Melanie Miller, a missionary-disciple from World Gospel Mission, has started a new business venture to empower AFE’s mothers to generate their own income in positive ways. Three days a week a group of six mothers gather in the upper room of AFE to bead-together works of art, chat about their lives, and receive Christian mentorship from a missionary-mother. They took out a loan to buy the supplies for their necklaces and with their successful it has already been paid back. Each necklace sells for 150 L ($6) and is available in AFE’s store. The small business is run by the women themselves.

Our pioneering, entrepreneur mothers range in ages from 19 to 30.

The best part about the business is that the women are turning trash into treasure. They find the paper for the beads in the dump and turn it into beautiful creations.

One afternoon Rey and I stopped on a bridge to see why a crowd had gathered. It was the rainy season and the Rio Choluteca was bloated and running feverishly. Despite the strong current, a young calf had ventured bravely into the water to meet his mother on the other side, but was being washed down stream. The calf bleated and his mother moaned while the crowd watched, clutching nervously at the railing. “Come on, baby-calf! YOU CAN DO IT!” a little girl yelled. Somehow, after ten minutes of struggle, the calf found his footing and made it to the other side. Applause rang out over the bridge.

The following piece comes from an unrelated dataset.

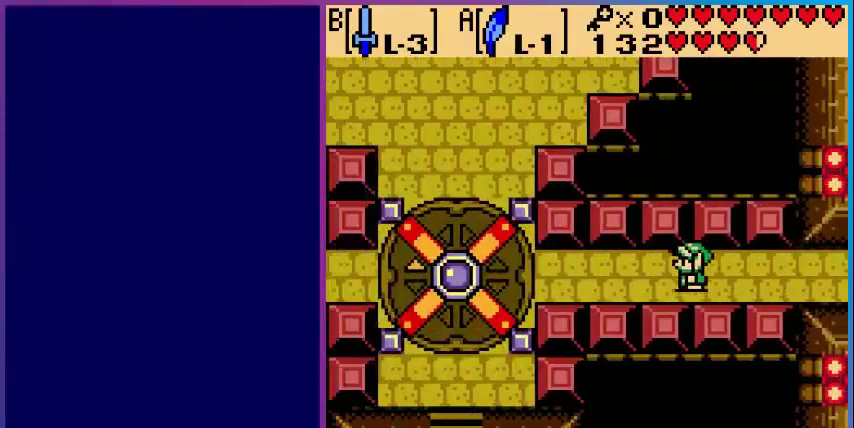
{"buttons": ["DPAD_RIGHT"], "events": [[200, "DPAD_LEFT", "up"], [360, "DPAD_RIGHT", "down"]]}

Sometimes the children of AFE remind me of that brave little calf trying to cross a strong river current. The number of children who succeed in Honduras’ education system is discouraging. US Aid found that:

“At present, 86% of Hondurans complete sixth grade, but fewer than 45% complete the ninth grade and fewer than 25% complete high school. Only six percent continue to complete a university education. Despite an increasing elementary school completion rate, Honduras has the lowest secondary school enrollment rate in Latin America” (http://www.usaid.gov/hn/alternative.html).


Elise (and Walesca sometimes) help AFE with marketing and communications.

With no more than a sixth grade education, the cycle of poverty continues, as does the fragmentation of families, drug and alcohol abuse, child labor, and the maltreatment of children. The rate of educational success is even more discouraging within the garbage dump community where many parents have no more than a third-grade education.

When a child leaves AFE (for whatever reason) they forfeit more than educational opportunities. They also leave their Christian community, positive mentors, pastors and a church behind. They decide (or it’s decided for them) to take a path that does not have abundant life as its destination. For this reason, AFE does whatever it takes to keep its students in school. This issue of AFE’s newsletter will highlight some of our new strategies to fight the drop-out rate affecting our community. Please pray that AFE’s children will be like the young calf that entered the river with courage, and kept his eyes on the Father as he attempted such a difficult feat.

Back to Our Roots: Classes Begin Again in the Garbage Dump

Nine years ago Jeony and Jesy Ordoňez climbed the dusty road to Tegucigalpa´s landfill and pioneered the first classes reaching children of the garbage dump. Their first effort birthed tremendous success. AFE´s bright, successful 10th grade class were Jeony and Jessy´s original students. When they were six and seven years old, these first students sat on discarded tires and used their knees as desks to scratch out their first letters.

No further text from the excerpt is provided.